= TO-DO ITEM A =
Duplicate the stretch of the archery club passage from "The Center is" through "it has today.".

The Center is made possible by a grant from the Easton Foundations and is projected to be open to the public in March of 2015.
I began the Hanover College Archery Club when I was a freshman in 2012. At first, I thought that starting an Archery club would be easy, and that bringing the sport that I loved to a college campus would be a simple process. I soon found out that this was not that case at all. Without the Easton Foundation and the US Collegiate Archery Association’s tremendous support, Hanover College would not have the growing, promising Archery Club that it has today.
Hanover College has what is known as a Student Senate. This Senate consists of a body of students of the college who decide on a number of things to better our campus community; among those decisions are what clubs the college will permit and fund. If you want to start a club at Hanover College, you have to get approved by this Student Senate. I found out the hard way that getting approved is not as simple as asking “pretty please.” Needless to say, I did not like Student Senate at all for quite a while after that, and I was devastated. But I was also determined.
The next time I went to Student Senate, my Constitution was spotless, and my proposal was professional and logical. I made it clear that I had the previous experience and knowledge to run a safe Archery Club that people would love and enjoy. With that, the Student Senate finally passed my proposal: the Hanover College Archery Club was approved.
But it wasn’t all great times and good shooting from there on out. In fact, getting approved by Student Senate soon proved to be the easiest part of my journey. Hanover had no Archery equipment at all, and only a handful of the members of the Archery Club had equipment or any experience at all, and those handful were typically the officers. That, coupled with the fact that we had almost no funding and no support resulted in no progress, nothing, happening in the first year of the Archery Club’s existence. All the Archery Club had was a handful of enthusiastic members and some hopeful officers.
The summer after my Freshman year, I thought long and hard about whether or not I could continue on with the Archery Club. Was it worth it? No one believes in my club or even knows it exists, so why would people join? We don’t have any equipment, so how can I even get people interested enough to join? Where can I go with an Archery Club that has nothing? I was distraught and unsure of myself for quite some time, until finally I started doing some research. That’s when I found out about the US Collegiate Archery Association. The USCA helps people like me who are trying to start an Archery Club on their college campus. So I figured I would give it a shot, and I wrote to them and begged for help.

Records from a dataset:
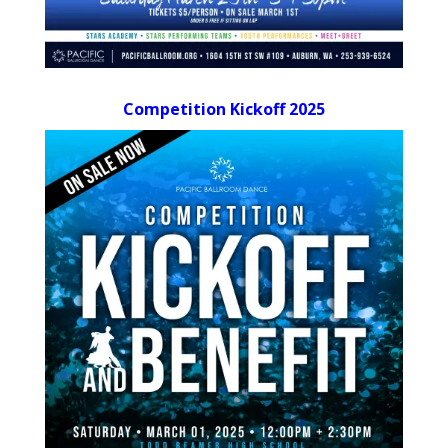
Competition Kickoff 2025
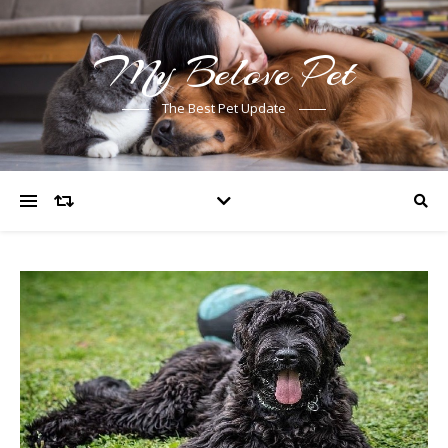
My Belove Pet
The Best Pet Update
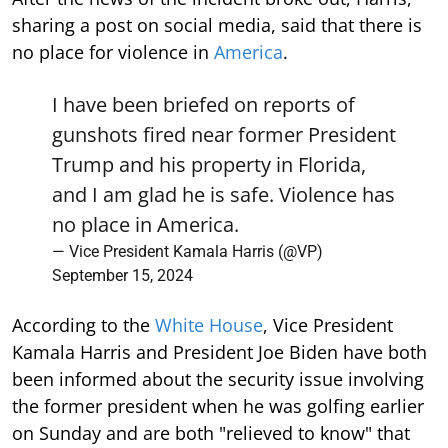
sharing a post on social media, said that there is
no place for violence in
America
.
I have been briefed on reports of
gunshots fired near former President
Trump and his property in Florida,
and I am glad he is safe. Violence has
no place in America.
— Vice President Kamala Harris (@VP)
September 15, 2024
According to the
White House
, Vice President
Kamala Harris and President Joe Biden have both
been informed about the security issue involving
the former president when he was golfing earlier
on Sunday and are both "relieved to know" that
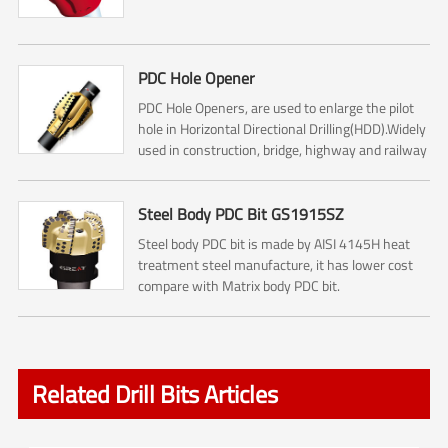
PDC Hole Opener
PDC Hole Openers, are used to enlarge the pilot
hole in Horizontal Directional Drilling(HDD).Widely
used in construction, bridge, highway and railway
construction.
Steel Body PDC Bit GS1915SZ
Steel body PDC bit is made by AISI 4145H heat
treatment steel manufacture, it has lower cost
compare with Matrix body PDC bit.
Related Drill Bits Articles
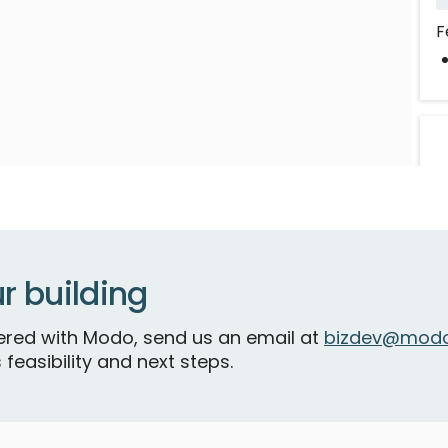
F
r building
tnered with Modo, send us an email at
bizdev@modo
 feasibility and next steps.
C
R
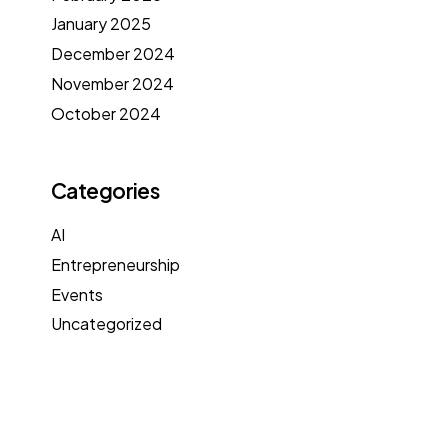
January 2025
December 2024
November 2024
October 2024
Categories
AI
Entrepreneurship
Events
Uncategorized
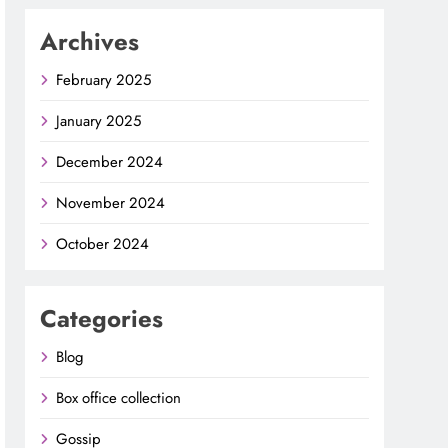
Archives
February 2025
January 2025
December 2024
November 2024
October 2024
Categories
Blog
Box office collection
Gossip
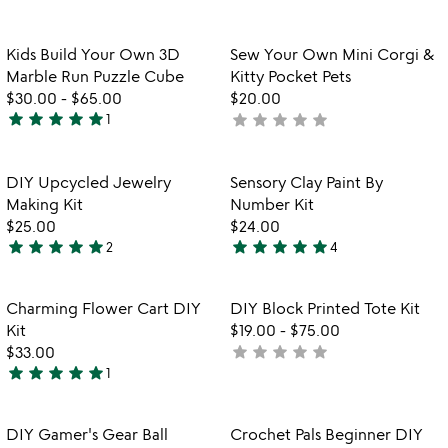
out
4.7
of
stars
5
out
Item not in your wishlist
Item not in your
Kids Build Your Own 3D
Sew Your Own Mini Corgi &
favorite_border
favorite_border
of
Marble Run Puzzle Cube
Kitty Pocket Pets
5
$30.00
-
$65.00
$20.00
star
star
star
star
star
star
star
star
star
star
1
not
5
yet
stars
rated
out
Item not in your wishlist
Item not in your
DIY Upcycled Jewelry
Sensory Clay Paint By
favorite_border
favorite_border
of
Making Kit
Number Kit
5
$25.00
$24.00
star
star
star
star
star
star
star
star
star
star
2
4
5
5
stars
stars
out
out
Item not in your wishlist
Item not in your
Charming Flower Cart DIY
DIY Block Printed Tote Kit
favorite_border
favorite_border
of
of
Kit
$19.00
-
$75.00
5
5
star
star
star
star
star
$33.00
not
star
star
star
star
star
1
yet
5
rated
stars
out
Item not in your wishlist
Item not in your
DIY Gamer's Gear Ball
Crochet Pals Beginner DIY
favorite_border
favorite_border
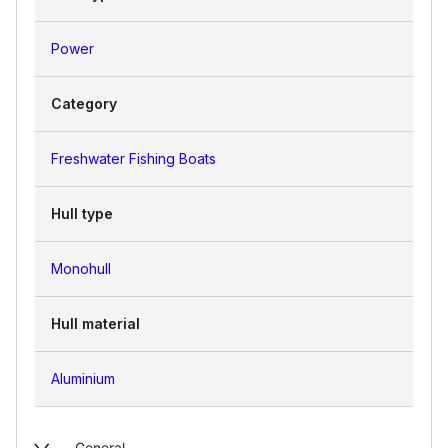
Power
Category
Freshwater Fishing Boats
Hull type
Monohull
Hull material
Aluminium
General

= TO-DO ITEM B =
In the rows, set down the stretch from the line containing "sharing a post" through the line containing "on Sunday and", both lines included and nothing else.

= ANSWER A =
The Center is made possible by a grant from the Easton Foundations and is projected to be open to the public in March of 2015.
I began the Hanover College Archery Club when I was a freshman in 2012. At first, I thought that starting an Archery club would be easy, and that bringing the sport that I loved to a college campus would be a simple process. I soon found out that this was not that case at all. Without the Easton Foundation and the US Collegiate Archery Association’s tremendous support, Hanover College would not have the growing, promising Archery Club that it has today.

= ANSWER B =
sharing a post on social media, said that there is
no place for violence in
America
.
I have been briefed on reports of
gunshots fired near former President
Trump and his property in Florida,
and I am glad he is safe. Violence has
no place in America.
— Vice President Kamala Harris (@VP)
September 15, 2024
According to the
White House
, Vice President
Kamala Harris and President Joe Biden have both
been informed about the security issue involving
the former president when he was golfing earlier
on Sunday and are both "relieved to know" that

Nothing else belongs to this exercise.